Se percibe en las calles un ambiente tenso, el conflicto está latente en todo momento. Estamos sometidos a una vorágine cotidiana, que conlleva además de una sensación de inseguridad permanente, el sobrellevar cargas personales, laborales, familiares, interpersonales.
El malestar se puede manifestar de muchas maneras, una de ellas, es la conducta de personas que tienen por tarea la atención al público. Gestos adustos, explicaciones cortantes, trato indiferente, impiden cualquier acercamiento. La relación comienza con un buen día no correspondido o contestado con desgano, continúa con un diálogo "frío", sin ninguna empatía para con el otro y con un único objetivo de parte del agente: sacarse el asunto de encima lo más rápido posible. Quién debería estar en una función de servicio se "acoraza" ante cualquier opinión en contrario y empieza con una tarea reiterativa de desgaste, desactivando cualquier intento de conversación ó de solución. No hay agresión verbal, pero sí una actitud de suficiencia que irrita.
No se critica el resultado de la consulta, sino el comportamiento inadecuado, poco cordial ó nulo del que debería dar una respuesta respetuosa ante lo requerido.
No cualquier persona está en condiciones de atender al público. Quién no está capacitado actúa con prepotencia, superioridad, soberbia y a veces lo que es peor con indiferencia.
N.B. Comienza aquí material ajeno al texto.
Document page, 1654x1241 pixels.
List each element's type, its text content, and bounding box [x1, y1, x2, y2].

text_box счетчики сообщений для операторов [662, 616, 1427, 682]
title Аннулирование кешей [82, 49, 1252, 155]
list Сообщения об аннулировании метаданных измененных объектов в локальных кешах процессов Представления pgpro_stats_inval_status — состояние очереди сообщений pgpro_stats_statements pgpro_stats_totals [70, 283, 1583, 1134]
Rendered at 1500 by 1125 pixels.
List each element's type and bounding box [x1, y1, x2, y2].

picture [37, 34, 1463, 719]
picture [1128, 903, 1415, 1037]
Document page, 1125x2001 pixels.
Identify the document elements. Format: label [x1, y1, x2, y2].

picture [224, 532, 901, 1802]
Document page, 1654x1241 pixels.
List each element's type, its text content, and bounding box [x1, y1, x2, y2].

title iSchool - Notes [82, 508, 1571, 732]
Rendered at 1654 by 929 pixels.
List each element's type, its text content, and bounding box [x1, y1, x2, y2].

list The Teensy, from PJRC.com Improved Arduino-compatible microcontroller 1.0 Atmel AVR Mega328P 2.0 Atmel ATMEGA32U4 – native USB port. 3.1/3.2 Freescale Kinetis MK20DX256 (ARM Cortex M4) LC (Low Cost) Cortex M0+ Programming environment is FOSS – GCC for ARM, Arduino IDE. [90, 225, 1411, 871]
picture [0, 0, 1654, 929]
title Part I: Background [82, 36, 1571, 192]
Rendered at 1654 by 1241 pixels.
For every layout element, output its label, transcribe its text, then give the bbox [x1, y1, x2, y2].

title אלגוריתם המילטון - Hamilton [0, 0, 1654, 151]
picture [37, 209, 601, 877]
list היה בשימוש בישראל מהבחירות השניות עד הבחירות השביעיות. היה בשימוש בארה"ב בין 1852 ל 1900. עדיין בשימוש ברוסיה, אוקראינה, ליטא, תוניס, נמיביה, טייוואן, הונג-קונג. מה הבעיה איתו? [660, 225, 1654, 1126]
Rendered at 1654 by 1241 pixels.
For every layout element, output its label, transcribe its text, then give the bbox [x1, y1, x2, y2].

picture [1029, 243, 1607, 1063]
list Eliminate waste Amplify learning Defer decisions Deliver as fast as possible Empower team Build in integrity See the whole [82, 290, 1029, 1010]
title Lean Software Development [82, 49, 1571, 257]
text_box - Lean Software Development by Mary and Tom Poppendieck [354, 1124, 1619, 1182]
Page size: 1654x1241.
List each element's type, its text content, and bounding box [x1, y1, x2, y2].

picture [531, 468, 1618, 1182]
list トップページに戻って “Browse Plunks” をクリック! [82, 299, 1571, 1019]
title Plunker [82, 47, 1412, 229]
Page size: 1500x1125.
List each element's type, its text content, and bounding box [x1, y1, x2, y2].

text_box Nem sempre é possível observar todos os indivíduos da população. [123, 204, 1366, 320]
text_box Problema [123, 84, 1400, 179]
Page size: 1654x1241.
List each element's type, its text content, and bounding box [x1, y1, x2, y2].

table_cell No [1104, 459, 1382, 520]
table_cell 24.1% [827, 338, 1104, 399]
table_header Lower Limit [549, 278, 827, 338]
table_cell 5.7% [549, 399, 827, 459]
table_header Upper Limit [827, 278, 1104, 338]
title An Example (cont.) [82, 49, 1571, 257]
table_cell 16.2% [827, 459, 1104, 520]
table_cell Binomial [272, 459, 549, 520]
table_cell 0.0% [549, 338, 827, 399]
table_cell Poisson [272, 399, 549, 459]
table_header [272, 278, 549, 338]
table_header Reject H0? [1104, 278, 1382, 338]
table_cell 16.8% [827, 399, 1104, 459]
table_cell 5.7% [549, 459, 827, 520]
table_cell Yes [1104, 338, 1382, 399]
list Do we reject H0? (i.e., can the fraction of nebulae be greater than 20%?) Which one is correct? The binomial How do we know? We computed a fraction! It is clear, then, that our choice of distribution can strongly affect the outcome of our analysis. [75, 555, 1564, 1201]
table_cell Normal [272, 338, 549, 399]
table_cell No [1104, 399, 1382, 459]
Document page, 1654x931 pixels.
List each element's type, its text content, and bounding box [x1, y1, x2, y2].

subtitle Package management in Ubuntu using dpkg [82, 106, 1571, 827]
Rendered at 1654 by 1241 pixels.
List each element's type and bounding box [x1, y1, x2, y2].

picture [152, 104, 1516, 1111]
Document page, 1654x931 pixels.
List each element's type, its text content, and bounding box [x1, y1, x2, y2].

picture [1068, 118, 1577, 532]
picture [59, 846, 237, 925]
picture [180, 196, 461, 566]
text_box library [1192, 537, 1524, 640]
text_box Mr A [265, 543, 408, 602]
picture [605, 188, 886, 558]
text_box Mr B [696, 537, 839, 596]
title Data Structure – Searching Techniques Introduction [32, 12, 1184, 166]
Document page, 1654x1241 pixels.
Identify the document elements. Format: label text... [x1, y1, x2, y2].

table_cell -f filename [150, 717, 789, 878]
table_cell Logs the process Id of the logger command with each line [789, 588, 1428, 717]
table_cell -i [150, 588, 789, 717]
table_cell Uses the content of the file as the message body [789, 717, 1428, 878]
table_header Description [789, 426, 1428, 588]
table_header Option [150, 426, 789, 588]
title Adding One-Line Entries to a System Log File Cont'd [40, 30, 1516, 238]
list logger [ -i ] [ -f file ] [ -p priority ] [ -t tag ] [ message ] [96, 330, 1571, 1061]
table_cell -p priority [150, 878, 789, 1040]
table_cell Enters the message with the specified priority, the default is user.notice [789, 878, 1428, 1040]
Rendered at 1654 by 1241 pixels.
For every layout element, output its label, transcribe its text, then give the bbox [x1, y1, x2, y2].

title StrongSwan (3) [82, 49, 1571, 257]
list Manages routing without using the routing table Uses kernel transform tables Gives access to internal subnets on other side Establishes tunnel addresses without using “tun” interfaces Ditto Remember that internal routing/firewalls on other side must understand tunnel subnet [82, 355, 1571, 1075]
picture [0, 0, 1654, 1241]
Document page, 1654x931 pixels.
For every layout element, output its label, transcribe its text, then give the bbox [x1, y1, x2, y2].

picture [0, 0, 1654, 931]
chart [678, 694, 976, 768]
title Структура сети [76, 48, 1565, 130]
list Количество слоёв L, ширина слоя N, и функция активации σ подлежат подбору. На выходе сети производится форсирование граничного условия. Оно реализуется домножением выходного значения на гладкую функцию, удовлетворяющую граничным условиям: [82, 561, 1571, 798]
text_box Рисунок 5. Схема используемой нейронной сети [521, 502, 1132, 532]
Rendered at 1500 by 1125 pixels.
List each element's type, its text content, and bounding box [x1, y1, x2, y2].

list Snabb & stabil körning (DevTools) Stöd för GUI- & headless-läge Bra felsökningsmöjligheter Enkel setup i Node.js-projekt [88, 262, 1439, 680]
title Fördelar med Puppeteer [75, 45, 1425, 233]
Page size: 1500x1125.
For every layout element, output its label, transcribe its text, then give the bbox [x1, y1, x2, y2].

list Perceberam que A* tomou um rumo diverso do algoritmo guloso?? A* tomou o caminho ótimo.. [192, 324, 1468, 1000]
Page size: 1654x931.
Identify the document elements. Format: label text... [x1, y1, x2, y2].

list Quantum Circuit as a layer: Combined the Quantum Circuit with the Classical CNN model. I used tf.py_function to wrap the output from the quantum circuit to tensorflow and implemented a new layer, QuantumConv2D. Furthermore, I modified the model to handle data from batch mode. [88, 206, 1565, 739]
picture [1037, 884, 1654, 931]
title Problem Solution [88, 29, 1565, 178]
Este tipo de confrontación se da en otros ámbitos. Dentro del grupo de maltratadores hay vendedores, cajeros, profesores, policías, seleccionadores de personal, autoridades con jerarquía...Víctimas de los mismos: clientes, alumnos, desocupados, jubilados...
La película "Relatos salvajes", grafica muy bien esta realidad. ¿Hasta dónde podemos soportar tanto destrato? Todos tenemos un "Bombita" dentro nuestro. Debemos ponernos en lugar del otro, respetarnos, basta de enfrentamientos; todos sabemos que "la mala sangre" se manifiesta negativamente en nuestra salud.
Alguien dijo: "Trata a la gente como te gustaría ser tratado. Habla a la gente como te gustaría que te hablen. El respeto se gana, no se recibe".